More than $55 million in U.S. counter-drug assistance helped Peru eradicate 54 square miles of coca last year, and that amount was doubled to $100 million this year, half of Washington's total assistance to Peru, officials said.

Unlike Colombia, most cocaine produced in Peru is exported not to the United States but to Brazil, Argentina and Europe. Much of it is smuggled by air and land through Bolivia, the world's No. 3 coca-producing country with a crop about a third the size of Peru's.

Despite surpassing Colombia, Peru has actually cut its area under coca cultivation to 241 square miles, a decrease of 3.4 percent from 2011, the U.N. Office of Drugs and Crime said.

The agency had already said last month that Colombia's crop was down 25 percent to 185 square miles, but it held off until now with word that Peru had regained the distinction as the world's No. 1 coca leaf source that it had not held since the mid-1990s.

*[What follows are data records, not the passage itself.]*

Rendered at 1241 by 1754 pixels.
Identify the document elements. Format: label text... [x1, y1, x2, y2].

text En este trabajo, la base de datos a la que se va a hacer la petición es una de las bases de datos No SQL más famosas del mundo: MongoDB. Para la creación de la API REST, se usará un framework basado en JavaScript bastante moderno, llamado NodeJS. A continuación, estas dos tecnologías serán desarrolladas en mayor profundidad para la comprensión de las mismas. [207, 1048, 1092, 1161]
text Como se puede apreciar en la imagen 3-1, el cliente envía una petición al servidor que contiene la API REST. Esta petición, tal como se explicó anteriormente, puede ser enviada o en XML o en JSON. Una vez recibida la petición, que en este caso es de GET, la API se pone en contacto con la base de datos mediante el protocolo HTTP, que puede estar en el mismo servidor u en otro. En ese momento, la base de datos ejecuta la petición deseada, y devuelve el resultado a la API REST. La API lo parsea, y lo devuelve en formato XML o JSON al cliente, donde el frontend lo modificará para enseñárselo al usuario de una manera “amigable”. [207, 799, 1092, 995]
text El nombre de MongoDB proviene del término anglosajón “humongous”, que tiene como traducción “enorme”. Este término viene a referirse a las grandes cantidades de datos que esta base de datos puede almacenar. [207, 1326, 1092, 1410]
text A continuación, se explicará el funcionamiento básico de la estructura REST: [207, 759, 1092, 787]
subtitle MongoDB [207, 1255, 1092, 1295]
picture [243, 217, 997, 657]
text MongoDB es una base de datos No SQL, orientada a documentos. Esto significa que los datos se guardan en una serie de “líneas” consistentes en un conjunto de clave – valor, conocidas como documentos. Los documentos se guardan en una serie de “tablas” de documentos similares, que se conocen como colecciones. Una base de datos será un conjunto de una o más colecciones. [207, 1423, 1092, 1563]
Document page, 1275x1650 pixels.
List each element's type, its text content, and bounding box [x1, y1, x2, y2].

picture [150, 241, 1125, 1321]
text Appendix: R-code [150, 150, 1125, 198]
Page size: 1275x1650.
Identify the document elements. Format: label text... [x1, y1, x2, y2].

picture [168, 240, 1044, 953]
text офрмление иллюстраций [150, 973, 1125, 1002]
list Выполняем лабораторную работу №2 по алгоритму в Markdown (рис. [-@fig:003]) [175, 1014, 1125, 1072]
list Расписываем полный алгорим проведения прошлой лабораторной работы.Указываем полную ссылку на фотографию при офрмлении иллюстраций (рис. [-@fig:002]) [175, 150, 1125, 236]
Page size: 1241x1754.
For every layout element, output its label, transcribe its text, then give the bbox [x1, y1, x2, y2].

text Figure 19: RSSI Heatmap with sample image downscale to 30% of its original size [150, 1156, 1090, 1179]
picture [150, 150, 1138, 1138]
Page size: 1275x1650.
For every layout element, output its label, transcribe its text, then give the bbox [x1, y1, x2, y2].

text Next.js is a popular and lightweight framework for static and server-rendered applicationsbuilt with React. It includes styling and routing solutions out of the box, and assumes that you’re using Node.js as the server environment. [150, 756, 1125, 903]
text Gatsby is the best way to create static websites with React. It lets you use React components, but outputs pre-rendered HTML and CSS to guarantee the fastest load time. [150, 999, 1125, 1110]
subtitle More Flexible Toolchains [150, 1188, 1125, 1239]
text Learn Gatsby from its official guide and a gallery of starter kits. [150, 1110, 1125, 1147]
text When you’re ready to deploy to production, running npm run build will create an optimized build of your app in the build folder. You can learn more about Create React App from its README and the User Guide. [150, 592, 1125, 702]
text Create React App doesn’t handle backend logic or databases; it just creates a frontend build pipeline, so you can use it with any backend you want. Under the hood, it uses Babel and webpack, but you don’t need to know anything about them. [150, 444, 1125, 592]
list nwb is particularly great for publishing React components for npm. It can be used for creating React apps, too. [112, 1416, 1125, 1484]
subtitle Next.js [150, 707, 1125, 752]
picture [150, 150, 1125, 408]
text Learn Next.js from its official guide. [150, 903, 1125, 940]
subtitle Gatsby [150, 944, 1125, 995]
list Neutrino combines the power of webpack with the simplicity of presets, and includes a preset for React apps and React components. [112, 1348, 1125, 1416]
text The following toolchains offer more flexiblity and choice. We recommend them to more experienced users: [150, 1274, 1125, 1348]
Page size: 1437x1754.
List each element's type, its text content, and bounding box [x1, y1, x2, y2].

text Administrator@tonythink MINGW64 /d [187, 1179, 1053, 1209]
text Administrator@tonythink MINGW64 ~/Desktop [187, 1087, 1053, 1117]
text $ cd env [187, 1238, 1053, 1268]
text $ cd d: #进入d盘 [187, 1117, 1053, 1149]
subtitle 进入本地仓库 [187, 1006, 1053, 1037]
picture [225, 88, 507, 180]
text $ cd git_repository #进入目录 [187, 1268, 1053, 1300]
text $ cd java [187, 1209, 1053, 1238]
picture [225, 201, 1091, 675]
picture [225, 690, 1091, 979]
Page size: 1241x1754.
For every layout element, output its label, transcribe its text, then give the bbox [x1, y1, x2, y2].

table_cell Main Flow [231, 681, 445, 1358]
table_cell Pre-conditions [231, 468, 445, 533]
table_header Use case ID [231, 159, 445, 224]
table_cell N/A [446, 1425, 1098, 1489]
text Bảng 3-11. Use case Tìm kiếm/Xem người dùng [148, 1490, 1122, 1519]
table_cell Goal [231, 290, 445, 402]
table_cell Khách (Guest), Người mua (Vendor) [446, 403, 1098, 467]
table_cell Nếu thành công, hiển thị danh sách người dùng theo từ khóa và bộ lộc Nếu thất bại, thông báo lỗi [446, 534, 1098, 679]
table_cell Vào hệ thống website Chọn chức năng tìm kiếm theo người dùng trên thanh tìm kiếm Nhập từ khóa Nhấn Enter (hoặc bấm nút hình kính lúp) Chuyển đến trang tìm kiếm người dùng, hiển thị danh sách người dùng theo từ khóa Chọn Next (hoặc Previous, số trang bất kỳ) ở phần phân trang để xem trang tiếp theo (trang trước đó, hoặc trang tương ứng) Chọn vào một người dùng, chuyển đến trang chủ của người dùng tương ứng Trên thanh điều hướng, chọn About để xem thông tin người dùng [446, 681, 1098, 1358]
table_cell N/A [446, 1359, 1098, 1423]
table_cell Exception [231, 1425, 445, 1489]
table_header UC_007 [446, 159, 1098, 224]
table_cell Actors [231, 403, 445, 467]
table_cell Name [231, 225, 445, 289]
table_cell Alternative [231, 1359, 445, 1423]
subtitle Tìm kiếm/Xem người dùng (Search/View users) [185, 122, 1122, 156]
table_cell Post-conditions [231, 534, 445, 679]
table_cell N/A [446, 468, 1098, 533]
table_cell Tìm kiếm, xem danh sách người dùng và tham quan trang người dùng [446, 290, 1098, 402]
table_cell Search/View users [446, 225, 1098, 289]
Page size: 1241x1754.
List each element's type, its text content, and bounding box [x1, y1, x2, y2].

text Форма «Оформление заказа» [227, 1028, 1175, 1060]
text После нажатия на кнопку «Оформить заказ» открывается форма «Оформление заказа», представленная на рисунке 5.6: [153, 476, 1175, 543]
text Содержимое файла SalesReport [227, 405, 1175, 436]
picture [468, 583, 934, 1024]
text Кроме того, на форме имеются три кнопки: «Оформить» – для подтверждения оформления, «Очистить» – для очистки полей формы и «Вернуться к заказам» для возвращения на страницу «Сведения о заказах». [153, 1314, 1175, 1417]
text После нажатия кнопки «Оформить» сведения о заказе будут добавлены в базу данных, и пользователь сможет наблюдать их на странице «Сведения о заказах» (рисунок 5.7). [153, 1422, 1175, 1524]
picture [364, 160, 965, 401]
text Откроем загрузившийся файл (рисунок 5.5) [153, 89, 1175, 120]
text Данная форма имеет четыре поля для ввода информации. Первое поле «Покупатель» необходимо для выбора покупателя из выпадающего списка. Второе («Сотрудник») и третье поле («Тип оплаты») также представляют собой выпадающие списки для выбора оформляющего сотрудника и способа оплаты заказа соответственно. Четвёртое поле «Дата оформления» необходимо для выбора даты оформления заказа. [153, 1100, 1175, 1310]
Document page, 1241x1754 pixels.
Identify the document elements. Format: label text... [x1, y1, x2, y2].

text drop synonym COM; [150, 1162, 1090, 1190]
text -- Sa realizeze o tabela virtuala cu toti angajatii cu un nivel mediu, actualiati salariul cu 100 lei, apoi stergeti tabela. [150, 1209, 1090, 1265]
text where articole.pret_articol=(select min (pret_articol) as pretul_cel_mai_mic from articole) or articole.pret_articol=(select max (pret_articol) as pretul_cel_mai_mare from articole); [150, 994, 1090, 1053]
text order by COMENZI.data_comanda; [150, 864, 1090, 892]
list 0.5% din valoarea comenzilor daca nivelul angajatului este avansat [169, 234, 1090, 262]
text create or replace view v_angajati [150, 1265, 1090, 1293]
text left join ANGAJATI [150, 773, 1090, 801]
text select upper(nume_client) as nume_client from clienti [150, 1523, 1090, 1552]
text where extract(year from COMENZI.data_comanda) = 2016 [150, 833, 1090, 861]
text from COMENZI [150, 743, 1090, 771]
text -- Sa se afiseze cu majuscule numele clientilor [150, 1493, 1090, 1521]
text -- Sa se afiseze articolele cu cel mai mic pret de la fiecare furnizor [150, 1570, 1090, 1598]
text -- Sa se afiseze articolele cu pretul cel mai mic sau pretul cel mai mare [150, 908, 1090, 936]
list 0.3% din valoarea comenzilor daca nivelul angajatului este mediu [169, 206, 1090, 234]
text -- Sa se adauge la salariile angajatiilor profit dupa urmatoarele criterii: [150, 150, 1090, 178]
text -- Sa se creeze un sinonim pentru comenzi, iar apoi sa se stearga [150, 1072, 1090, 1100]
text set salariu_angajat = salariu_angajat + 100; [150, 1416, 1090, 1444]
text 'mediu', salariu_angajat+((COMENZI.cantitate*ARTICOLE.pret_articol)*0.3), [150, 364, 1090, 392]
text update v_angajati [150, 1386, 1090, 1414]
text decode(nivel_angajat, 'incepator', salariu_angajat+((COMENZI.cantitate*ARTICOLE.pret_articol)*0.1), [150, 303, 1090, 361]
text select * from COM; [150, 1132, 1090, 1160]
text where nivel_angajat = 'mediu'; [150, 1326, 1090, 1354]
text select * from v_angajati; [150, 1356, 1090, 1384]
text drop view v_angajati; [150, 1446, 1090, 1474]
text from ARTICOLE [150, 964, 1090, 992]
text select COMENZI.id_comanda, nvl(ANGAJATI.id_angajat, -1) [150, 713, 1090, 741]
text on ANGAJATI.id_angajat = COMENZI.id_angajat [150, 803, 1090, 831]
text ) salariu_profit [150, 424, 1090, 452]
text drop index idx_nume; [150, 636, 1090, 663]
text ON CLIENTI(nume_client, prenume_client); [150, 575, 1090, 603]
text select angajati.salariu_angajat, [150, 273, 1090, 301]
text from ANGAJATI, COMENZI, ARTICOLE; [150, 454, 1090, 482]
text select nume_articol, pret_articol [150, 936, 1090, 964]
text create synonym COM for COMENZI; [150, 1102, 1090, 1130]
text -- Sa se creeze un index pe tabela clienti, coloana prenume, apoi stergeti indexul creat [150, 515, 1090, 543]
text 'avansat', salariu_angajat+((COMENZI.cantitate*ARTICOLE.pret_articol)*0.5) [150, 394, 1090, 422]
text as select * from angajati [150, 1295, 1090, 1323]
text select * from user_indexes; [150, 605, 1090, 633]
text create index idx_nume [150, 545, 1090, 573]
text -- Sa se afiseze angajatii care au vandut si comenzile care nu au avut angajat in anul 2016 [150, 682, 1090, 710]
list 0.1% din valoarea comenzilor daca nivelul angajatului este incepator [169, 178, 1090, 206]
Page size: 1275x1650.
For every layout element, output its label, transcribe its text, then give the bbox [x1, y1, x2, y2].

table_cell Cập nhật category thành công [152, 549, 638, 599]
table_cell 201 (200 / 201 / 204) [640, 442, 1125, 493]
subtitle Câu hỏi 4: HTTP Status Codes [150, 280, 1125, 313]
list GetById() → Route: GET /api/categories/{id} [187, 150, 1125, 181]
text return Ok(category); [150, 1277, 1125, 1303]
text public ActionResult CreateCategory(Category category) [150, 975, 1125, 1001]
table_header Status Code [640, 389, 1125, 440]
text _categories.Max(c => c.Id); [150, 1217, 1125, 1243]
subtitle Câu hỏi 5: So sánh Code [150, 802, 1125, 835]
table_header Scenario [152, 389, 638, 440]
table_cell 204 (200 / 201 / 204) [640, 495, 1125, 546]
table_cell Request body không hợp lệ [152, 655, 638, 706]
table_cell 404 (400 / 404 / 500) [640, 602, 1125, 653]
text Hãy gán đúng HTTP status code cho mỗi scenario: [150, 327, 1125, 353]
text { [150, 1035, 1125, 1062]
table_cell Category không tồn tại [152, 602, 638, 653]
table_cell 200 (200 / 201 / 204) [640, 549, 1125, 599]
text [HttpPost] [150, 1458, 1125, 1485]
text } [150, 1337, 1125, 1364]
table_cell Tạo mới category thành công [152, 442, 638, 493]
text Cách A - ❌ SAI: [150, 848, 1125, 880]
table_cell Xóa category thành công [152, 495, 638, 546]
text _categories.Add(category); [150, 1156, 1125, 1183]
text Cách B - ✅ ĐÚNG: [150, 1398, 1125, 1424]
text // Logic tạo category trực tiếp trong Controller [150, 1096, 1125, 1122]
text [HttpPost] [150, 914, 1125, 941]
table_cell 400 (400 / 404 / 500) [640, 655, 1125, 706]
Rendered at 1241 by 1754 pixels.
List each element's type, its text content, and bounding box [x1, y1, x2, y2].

Peru counterdrug agency chief Carmen Masias said Colombia had the advantage of more than $6 billion in U.S. aid beginning in 2000 in trimming its coca crop. And unlike Colombia, Peru's eradication of drug crops is manual. In Colombia, U.S. contractors spray herbicide.

President Ollanta Humala made battling illicit narcotics a priority when he took office in 2011. He embraced expanded U.S. counterdrug assistance and also dedicated Peruvian funds to eradication for the first time — $11 million in 2012. Masias said Peru would likely double that next year.

Humala has in addition had success against Shining Path rebel remnants that protected drug traffickers in the Upper Huallaga Valley, the cradle of Peru's cocaine trade. It captured a top rebel there last year and is prosecuting a former congresswoman from the region for alleged drug trafficking.

The U.N. says Peru reduced the Upper Huallaga coca crop by 23 percent last year. However, coca plantations have sprung up in a new region — the Amazon jungle state of Loreto bordering Brazil and Colombia, where the U.N. said the crop was up 73 percent from 2011.

The region with the most coca in Peru — the Valley of the Ene and Apurimac rivers known as the VRAE— has some 20 percent of the crop and a strong rebel presence.

Masias has said no region of Peru is off-limits from coca eradication. But she has not said when the government might begin eradication in the VRAE.

Rebels have killed nearly 100 troops there since 2008. Last month, troops killed to two top Shining Path commanders in the region.